In 2024 whispers started circling military bases. The rumor: Russia was building a nuke for space. Why? The war in Ukraine. Specifically. The success of Starlink. SpaceX’s constellation wasn’t just handing out broadband to ruined cities. It gave Ukrainian drones range. Radio control links have limits. Starlink does not. And it’s hard to jam. So the logic follows. If you can’t cut the signal why not cut the satellites?

Brute force.

A nuclear explosion in orbit wouldn’t just take out a few satellites. It would flood Low Earth Orbit (LEO) and Very Low Earth Orbit (VLEO) with fast energetic electrons. Areg Danagoulian knows this well. He is an associate professor of nuclear science at MIT. He told Space.com it would make these orbits “uninhabitable.” For years. We would lose the International Space Station. Reconnaissance satellites. Communications. Everything.

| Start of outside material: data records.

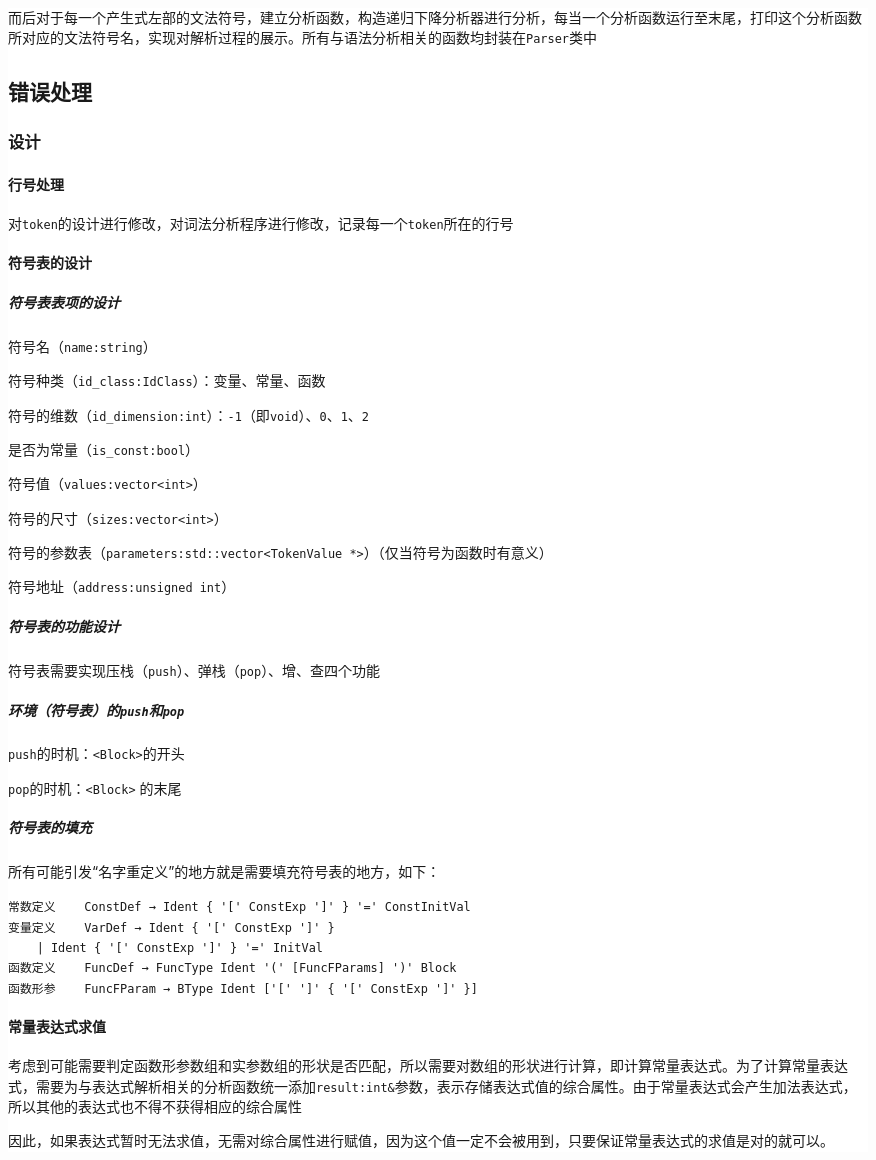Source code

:而后对于每一个产生式左部的文法符号，建立分析函数，构造递归下降分析器进行分析，每当一个分析函数运行至末尾，打印这个分析函数所对应的文法符号名，实现对解析过程的展示。所有与语法分析相关的函数均封装在`Parser`类中

## 错误处理

### 设计

#### 行号处理

对`token`的设计进行修改，对词法分析程序进行修改，记录每一个`token`所在的行号

#### 符号表的设计

##### 符号表表项的设计

符号名（`name:string`）

符号种类（`id_class:IdClass`）：变量、常量、函数

符号的维数（`id_dimension:int`）：`-1`（即`void`）、`0`、`1`、`2`

是否为常量（`is_const:bool`）

符号值（`values:vector<int>`）

符号的尺寸（`sizes:vector<int>`）

符号的参数表（`parameters:std::vector<TokenValue *>`）（仅当符号为函数时有意义）

符号地址（`address:unsigned int`）

##### 符号表的功能设计

符号表需要实现压栈（`push`）、弹栈（`pop`）、增、查四个功能

##### 环境（符号表）的`push`和`pop`

`push`的时机：`<Block>`的开头

`pop`的时机：`<Block>` 的末尾

##### 符号表的填充

所有可能引发“名字重定义”的地方就是需要填充符号表的地方，如下：
```
常数定义    ConstDef → Ident { '[' ConstExp ']' } '=' ConstInitVal
变量定义    VarDef → Ident { '[' ConstExp ']' }
    | Ident { '[' ConstExp ']' } '=' InitVal
函数定义    FuncDef → FuncType Ident '(' [FuncFParams] ')' Block
函数形参    FuncFParam → BType Ident ['[' ']' { '[' ConstExp ']' }]
```

#### 常量表达式求值

考虑到可能需要判定函数形参数组和实参数组的形状是否匹配，所以需要对数组的形状进行计算，即计算常量表达式。为了计算常量表达式，需要为与表达式解析相关的分析函数统一添加`result:int&`参数，表示存储表达式值的综合属性。由于常量表达式会产生加法表达式，所以其他的表达式也不得不获得相应的综合属性

因此，如果表达式暂时无法求值，无需对综合属性进行赋值，因为这个值一定不会被用到，只要保证常量表达式的求值是对的就可以。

“We would essentially not only lose the satellites… we would lose those orbits.”

We’ve seen this before. 1962. Operation Starfish Prime. The U.S. blew a 1.4-megoton hydrogen bomb 240 miles above the Pacific. There were fewer than 100 satellites in orbit then. One-third died. Imagine it now. Today a blast would wipe out Amazon’s Leo network and hundreds of climate and disaster monitoring eyes. It would be catastrophe.

So how do you find the bomb before it goes off?

Danagoulian suggests a swarm. Not one big ship but many small “9U” cubesats. Roughly the size of large shoeboxes. They carry special detectors.

The target orbit is specific. 1,200 miles up. 2,000 kilometers. Russia’s Kosmos 2552 satellite hung out there in 2022. People got suspicious. It crossed the Van Allen belt. That region is packed with cosmic radiation trapped by Earth’s magnetic field.

Here’s the trick.

The fissile uranium in a bomb reacts with the protons in that belt. High-energy protons smash into uranium nuclei. They shatter it. Proton-induced neutron spallation. Neutrons fly out. A lot of them.

“That device [the bomb] becomes a very intense neutron source.”

Most space objects don’t emit that specific signature.

To catch it a detector satellite has to get close. Within a few kilometers. Maybe 2.5 miles. It creeps up. The sensor uses a dual setup. Inside: a neutron scintillator that catches protons and neutrons. Outside: a “cage of diamond.” The diamond detects only neutrons. If the outer cage triggers but the inner one doesn’t you can ignore it. Likely just a background proton. If both trigger? You triangulate. You trace the neutron back to its source.

How long does it take? With one satellite about a week. With ten in a constellation just hours.

If you find the nuke you don’t go in and disarm it. No one knows how to safely defuse an atomic bomb in vacuum. Instead you jam the communication link from the ground. No signal. No remote detonation.

Does it matter that this is illegal?

The UN Outer Space Treaty bans nukes in orbit. Paper law. There’s no police officer in LEO to enforce it. Other methods exist. X-ray satellites perhaps. But they cost more and weigh more.

Danagoulian adds another thought. Radiation hardening. Tougher satellites. Because even with detection we might still face the aftermath.